Ambiguous situations can have a number of key, negative impacts:
- Shock over an unexpected situation intensifies our experience of emotions and leads people to feel less certain that they have control over and can cope with their future. This increases caution, and individuals feel a strong need to obtain more information to become more certain about the things they don’t know. One way employees may try to do this is through gossip and speculation about what is going to happen.
- Leaders may feel under pressure to have all the answers and to solve problems or make decisions alone. They may try to obtain and control all the available information.
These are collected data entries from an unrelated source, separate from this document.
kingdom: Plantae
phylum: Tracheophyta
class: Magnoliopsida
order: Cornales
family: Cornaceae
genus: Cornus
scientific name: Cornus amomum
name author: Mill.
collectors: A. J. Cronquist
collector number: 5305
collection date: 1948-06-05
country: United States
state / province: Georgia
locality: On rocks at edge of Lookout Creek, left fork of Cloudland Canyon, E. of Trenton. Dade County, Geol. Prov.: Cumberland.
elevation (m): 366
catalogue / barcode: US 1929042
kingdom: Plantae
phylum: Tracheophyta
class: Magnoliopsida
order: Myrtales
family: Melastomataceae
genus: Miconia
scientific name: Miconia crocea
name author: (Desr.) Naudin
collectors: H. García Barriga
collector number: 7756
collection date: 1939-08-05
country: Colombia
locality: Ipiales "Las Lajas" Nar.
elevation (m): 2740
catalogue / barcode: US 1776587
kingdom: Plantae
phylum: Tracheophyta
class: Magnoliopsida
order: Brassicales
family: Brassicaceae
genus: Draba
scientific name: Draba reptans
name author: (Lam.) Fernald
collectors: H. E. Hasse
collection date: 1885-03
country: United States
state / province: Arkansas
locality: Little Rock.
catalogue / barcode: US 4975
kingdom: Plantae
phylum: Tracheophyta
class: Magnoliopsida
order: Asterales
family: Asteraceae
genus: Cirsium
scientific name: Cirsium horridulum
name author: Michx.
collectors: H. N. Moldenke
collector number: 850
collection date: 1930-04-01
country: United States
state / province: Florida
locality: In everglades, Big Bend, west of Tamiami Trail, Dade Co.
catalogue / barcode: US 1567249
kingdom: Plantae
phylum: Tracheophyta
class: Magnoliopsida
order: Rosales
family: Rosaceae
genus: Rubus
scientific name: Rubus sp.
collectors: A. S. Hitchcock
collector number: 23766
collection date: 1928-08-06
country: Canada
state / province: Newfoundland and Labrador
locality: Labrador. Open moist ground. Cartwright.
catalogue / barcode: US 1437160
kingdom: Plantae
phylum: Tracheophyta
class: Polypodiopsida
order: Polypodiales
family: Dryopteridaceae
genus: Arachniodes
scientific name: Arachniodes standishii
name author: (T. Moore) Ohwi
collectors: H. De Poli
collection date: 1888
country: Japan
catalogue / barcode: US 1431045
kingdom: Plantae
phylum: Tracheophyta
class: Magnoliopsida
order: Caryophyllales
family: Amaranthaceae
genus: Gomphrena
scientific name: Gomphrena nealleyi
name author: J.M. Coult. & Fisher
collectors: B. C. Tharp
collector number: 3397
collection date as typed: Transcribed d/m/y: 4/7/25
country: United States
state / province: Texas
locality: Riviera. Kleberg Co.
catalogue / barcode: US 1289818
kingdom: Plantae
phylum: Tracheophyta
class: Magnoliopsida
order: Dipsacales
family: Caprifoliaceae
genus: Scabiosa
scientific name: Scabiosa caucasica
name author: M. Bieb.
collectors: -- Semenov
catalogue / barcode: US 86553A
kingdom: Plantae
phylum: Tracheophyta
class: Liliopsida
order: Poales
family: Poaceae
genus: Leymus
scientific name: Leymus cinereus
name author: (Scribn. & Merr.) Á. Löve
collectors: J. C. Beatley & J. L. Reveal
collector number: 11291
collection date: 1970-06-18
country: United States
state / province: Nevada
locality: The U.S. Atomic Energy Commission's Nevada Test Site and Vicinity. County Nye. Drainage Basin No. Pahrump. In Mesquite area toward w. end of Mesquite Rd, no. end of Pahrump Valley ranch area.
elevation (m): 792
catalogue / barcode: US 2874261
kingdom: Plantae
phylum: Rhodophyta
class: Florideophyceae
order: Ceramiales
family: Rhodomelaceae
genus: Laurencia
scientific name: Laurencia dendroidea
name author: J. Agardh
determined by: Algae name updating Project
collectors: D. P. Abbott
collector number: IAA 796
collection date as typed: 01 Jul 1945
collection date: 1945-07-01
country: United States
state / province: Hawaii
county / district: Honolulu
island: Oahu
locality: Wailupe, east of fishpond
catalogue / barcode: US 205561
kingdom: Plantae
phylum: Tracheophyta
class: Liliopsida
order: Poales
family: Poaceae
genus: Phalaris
This can lead to power or decision-making ability being taken away from others in the organisation at a time when it is actually critical for all members of the organisation to feel involved in decisions.
- Creativity is decreased as people tend to stick to what they know well for safety.
- Individuals’ flight or fight responses are activated, and due to this, assessments of other people tend to centre around deciding if the person is safe and trying to predict their reactions. This can lead to a preference for less diversity as people tend to be more comfortable with those who are more similar to themselves and thus more familiar.
- Negative emotional states lead to decreased productivity and enthusiasm.
- Psychological strain makes people more likely to rely on emotional rather than logical thought processes when making decisions, and this can lead to negative interpretation of situations, especially those involving others.
So how can these factors be handled well to ensure your organisation continues to thrive? The most important factor identified by psychologists and business experts alike is communication within the organisation. Employees should be informed of what is known and what their priorities should be and given regular updates. Below are a number of key facets of such communication.
- Be transparent about new information, and stick to known facts, avoiding giving your own speculation that could later lead to people feeling they were misinformed. Manage gossip by keeping as much as possible unambiguous and let employees know what is known, and when they can expect further information. This will help prevent them assuming the worst or forming their own speculations. Our brains respond worse to uncertainty than they do to bad news, so giving employees what facts you can and providing regular simple updates is important.
- Effective leaders are aware of how they are feeling and reacting to the situation, and therefore are able to challenge thoughts which are common, but unhelpful reactions to uncertainty. Therefore, communicate with yourself, as well as others; be aware of your likely biases.
- Ask the advice of others in your organisation and get their views on the decision to be made. This will provide you with advice and support, reducing the negative impact of stress on you, and make them feel more in control, reducing some of the negative impact of uncertainty on them. Openness with others in your organisation also creates shared empathy and increases your ability to understand what others’ concerns are.
- Try to consider the bigger picture, rather than focussing on one specific issue.
- Make those around you aware that diversity is still a priority and warn people that they might be inclined to reduce their openness to diversity accidentally by tending to prefer the familiar.
- Take opportunities to reduce psychological strain and thus biased decisions; working together with others can assist with this as well as problem-focussed coping. Problem-focussed coping means concentrating on controlling what you can control.
- Focus on utilising your strengths and those of others in your organisation; allow your employees to feel important and valuable in reaching specific goals. Reassure them and make clear what their short term tasks are, reiterating goals and targets frequently.
- Reframe negativity and look for opportunity where possible; your perceptions and reactions will affect how your employees feel and in turn how they work.
- Promote resilience and creativity in the leaders within your organisation by de-stigmatising risk and failure and making others aware of the risk of loss of creativity when sticking only with the tried and tested.
- Don’t spend too much time predicting all the possible negative outcomes; instead try to think constructively and focus on a few, clear, positive tasks; our brains have a tendency to focus on threats and feeling stressed by world events can cause us to behave in ways that seem safer at the time but are actually riskier. However, people are actually capable of adapting to new circumstances very well, and it is useful to remember that despite a changing environment, many things will actually stay the same.
- Build a strong social support network; know your employees, their personalities, and their strengths, to understand how to best help them work through change.
Using these strategies may not eliminate all difficulty associated with decision-making post-Brexit, but it will mean that both leaders and their employees are more likely to cope effectively, and avoid faulty decision making caused by automatic, emotional processing associated with uncertainty. By recognising flawed thinking that arises due to uncertainty and communicating clearly and regularly, teams can avoid missing creative solutions, maintain higher productivity and keep a clear focus on important organisational goals.